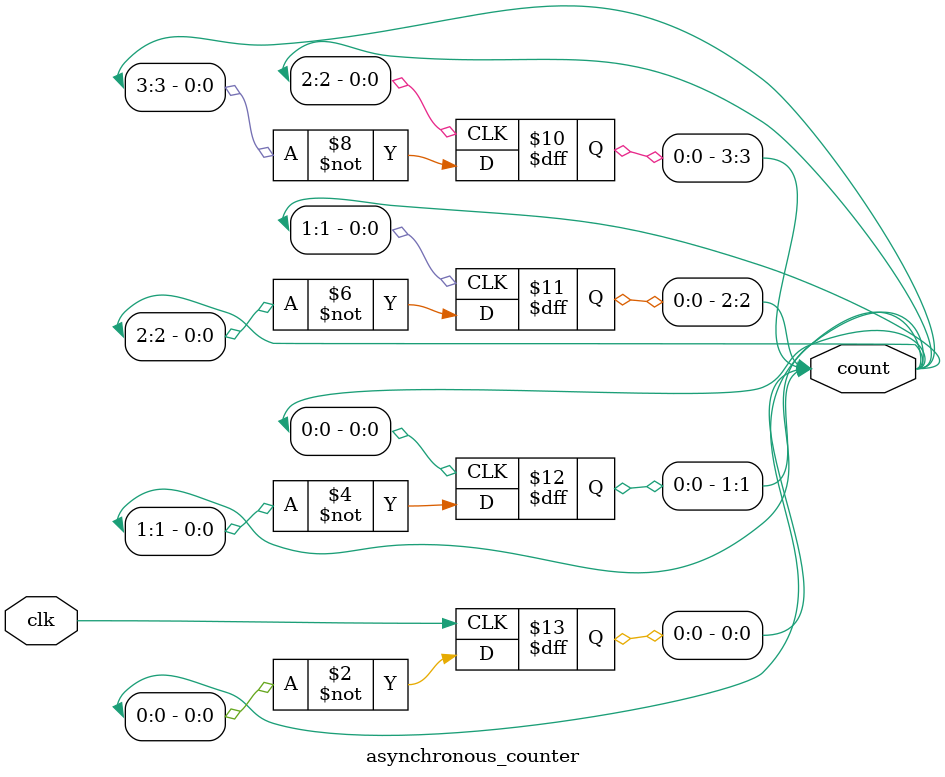
<source format=v>
module asynchronous_counter( clk, count );
input clk;
output[3:0] count;

reg[3:0] count;
wire clk;

initial
    count = 4'b0;

always @( negedge clk )
    count[0] <= ~count[0];

always @( negedge count[0] )
    count[1] <= ~count[1];

always @( negedge count[1] )
    count[2] <= ~count[2];

always @( negedge count[2] )
    count[3] <= ~count[3];

endmodule

</source>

THE PROBLEM – In the data above, which lines have "always"? Report each of them.

SOLUTION FOR THIS PROBLEM –
always @( negedge clk )
always @( negedge count[0] )
always @( negedge count[1] )
always @( negedge count[2] )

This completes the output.